During tough economic times credit experts are popping up everywhere. It’s not hard to find a website with someone giving advice about credit reports, credit scores, financing, or stock market advice.

All of these topics are hot and everyone claims to be knowledgeable. But I have often wondered; what classifies someone as a “Credit Expert?”

I recently got in touch with John Ulzheimer about his knowledge of credit reports and credit scores. John, who has been classified as a Credit Expert by the media, replied that  his expertise comes from the fact that he worked for Equifax and Fair Isaac. He also claimed that one’s opinion is a matter of perspective when it comes to “Who is a credit expert.”

That’s partially true, but the whole reason I started was because of all the misinformation on the web from all these so-called credit experts.

During my years as a lender, prospective buyers have come to my office or called on the phone with all types of misinformation about credit.

The number one issue was credit report disputes. Everyone that had late payments or collections on their credit report had read somewhere on the web that if you disputed these negative items they would fall off your report.

Some also told me that they’d been advised to close out any credit cards they weren’t using.

The list goes on and on….

One reason I mistrust self-appointed experts is my experience with a former business associate. He owned a credit reporting company for banks, and like John, had previously worked for Experian.

He considered himself an expert, but consistently argued some of the methods I was using to help borrowers increase their credit scores and get their loans financed. When someone tells you “That won’t work” but you’re doing it and it’s working, you have to wonder about their expertise.

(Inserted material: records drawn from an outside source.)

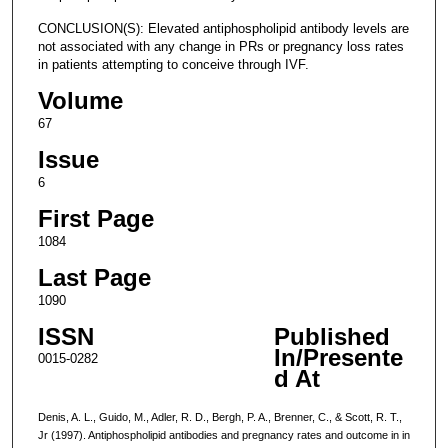
CONCLUSION(S): Elevated antiphospholipid antibody levels are
not associated with any change in PRs or pregnancy loss rates
in patients attempting to conceive through IVF.
Volume
67
Issue
6
First Page
1084
Last Page
1090
ISSN
Published
In/Presente
0015-0282
d At
Denis, A. L., Guido, M., Adler, R. D., Bergh, P. A., Brenner, C., & Scott, R. T.,
Jr (1997). Antiphospholipid antibodies and pregnancy rates and outcome in in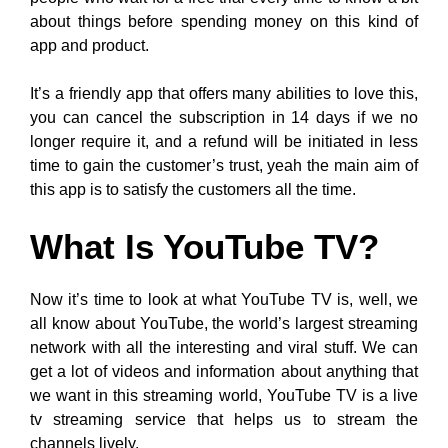
about things before spending money on this kind of
app and product.
It’s a friendly app that offers many abilities to love this,
you can cancel the subscription in 14 days if we no
longer require it, and a refund will be initiated in less
time to gain the customer’s trust, yeah the main aim of
this app is to satisfy the customers all the time.
What Is YouTube TV?
Now it’s time to look at what YouTube TV is, well, we
all know about YouTube, the world’s largest streaming
network with all the interesting and viral stuff. We can
get a lot of videos and information about anything that
we want in this streaming world, YouTube TV is a live
tv streaming service that helps us to stream the
channels lively.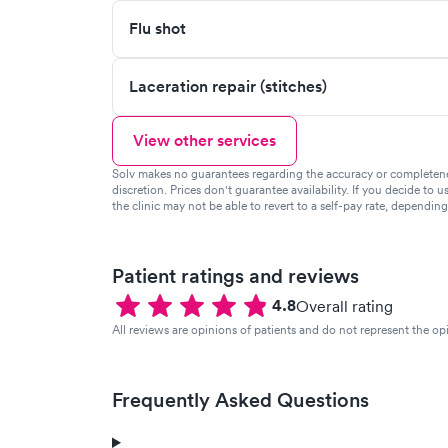
Flu shot
Laceration repair (stitches)
View other services
Solv makes no guarantees regarding the accuracy or completeness 
discretion. Prices don't guarantee availability. If you decide to u
the clinic may not be able to revert to a self-pay rate, dependin
Patient ratings and reviews
4.8
Overall rating
All reviews are opinions of patients and do not represent the opi
Frequently Asked Questions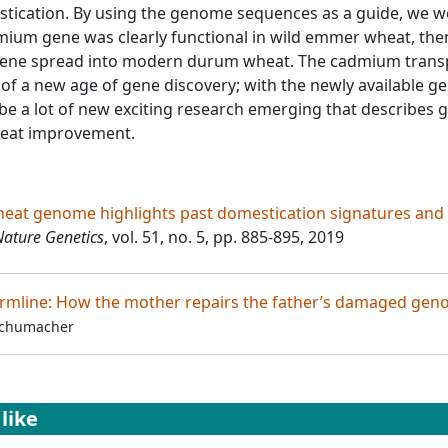
tication. By using the genome sequences as a guide, we w
mium gene was clearly functional in wild emmer wheat, the
 gene spread into modern durum wheat. The cadmium trans
 of a new age of gene discovery; with the newly available 
be a lot of new exciting research emerging that describes 
heat improvement.
at genome highlights past domestication signatures and
Nature Genetics
, vol. 51, no. 5, pp. 885-895, 2019
ermline: How the mother repairs the father’s damaged ge
Schumacher
like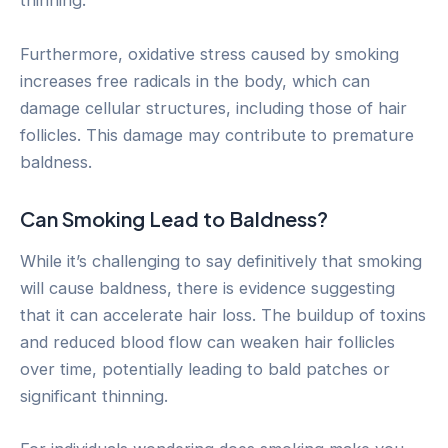
thinning.
Furthermore, oxidative stress caused by smoking
increases free radicals in the body, which can
damage cellular structures, including those of hair
follicles. This damage may contribute to premature
baldness.
Can Smoking Lead to Baldness?
While it’s challenging to say definitively that smoking
will cause baldness, there is evidence suggesting
that it can accelerate hair loss. The buildup of toxins
and reduced blood flow can weaken hair follicles
over time, potentially leading to bald patches or
significant thinning.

That made me believe that having worked for one of the bureaus didn’t necessarily qualify a person to be called an expert.

That said, here is who I consider a “Credit Expert.”

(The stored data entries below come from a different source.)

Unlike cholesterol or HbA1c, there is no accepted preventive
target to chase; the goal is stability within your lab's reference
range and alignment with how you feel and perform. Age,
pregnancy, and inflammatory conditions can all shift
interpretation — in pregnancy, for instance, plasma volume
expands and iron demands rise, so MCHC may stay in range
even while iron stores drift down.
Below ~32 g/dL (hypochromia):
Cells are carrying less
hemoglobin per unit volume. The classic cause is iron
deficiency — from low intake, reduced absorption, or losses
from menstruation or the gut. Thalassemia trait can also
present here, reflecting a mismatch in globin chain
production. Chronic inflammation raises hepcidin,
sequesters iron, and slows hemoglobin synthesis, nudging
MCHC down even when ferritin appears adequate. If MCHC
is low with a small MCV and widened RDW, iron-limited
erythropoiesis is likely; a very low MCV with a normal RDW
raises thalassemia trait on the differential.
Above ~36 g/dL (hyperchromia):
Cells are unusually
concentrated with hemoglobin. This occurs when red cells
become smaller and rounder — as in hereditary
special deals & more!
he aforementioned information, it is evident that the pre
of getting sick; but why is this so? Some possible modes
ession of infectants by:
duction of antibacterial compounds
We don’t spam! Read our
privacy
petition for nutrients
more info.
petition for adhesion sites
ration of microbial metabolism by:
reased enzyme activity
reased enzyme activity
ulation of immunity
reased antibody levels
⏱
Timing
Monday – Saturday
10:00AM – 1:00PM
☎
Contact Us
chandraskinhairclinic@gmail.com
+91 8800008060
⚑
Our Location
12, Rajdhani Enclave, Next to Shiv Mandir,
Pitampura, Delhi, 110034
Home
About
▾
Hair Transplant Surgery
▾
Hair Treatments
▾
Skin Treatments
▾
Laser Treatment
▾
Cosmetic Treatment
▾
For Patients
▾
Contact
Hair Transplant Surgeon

  1. An individual who deals with credit reports daily.
  2. Someone who can actually read a credit report.
  3. Someone who can point out credit report problems along with solutions to fix the problem.
  4. Someone who has a track record of helping individuals achieve better credit scores.
  5. Someone who can teach credit education.
  6. Someone who knows Fair Credit Reporting Act (FCRA)
  7. Someone that knows Fair and Accurate Credit Transaction Act of 2003 (FACTA)

I think there are two problems with looking for advice on the web today.

One is that anyone can call themselves an expert – and in order to make a buck, these false experts prey on people that are in financial trouble. These are the “experts” who recommend shady practices that can actually get consumers into legal trouble.

The other is that some very sincere people don’t possess the knowledge they believe they gained from working for one of the bureaus. As is typical with the red tape that accompanies the corporate process, these big corporate companies work their employees with blindfolds on. Each employee learns their small part of the process, but doesn’t get the entire perspective that they might get if they were working face to face with consumers on a day to day basis.

So if you’re looking for advice on the web, don’t believe everything you read.

Get some references about a company or double check with 2 to 3 other sites. Google their name and company name to see what others have to say about them.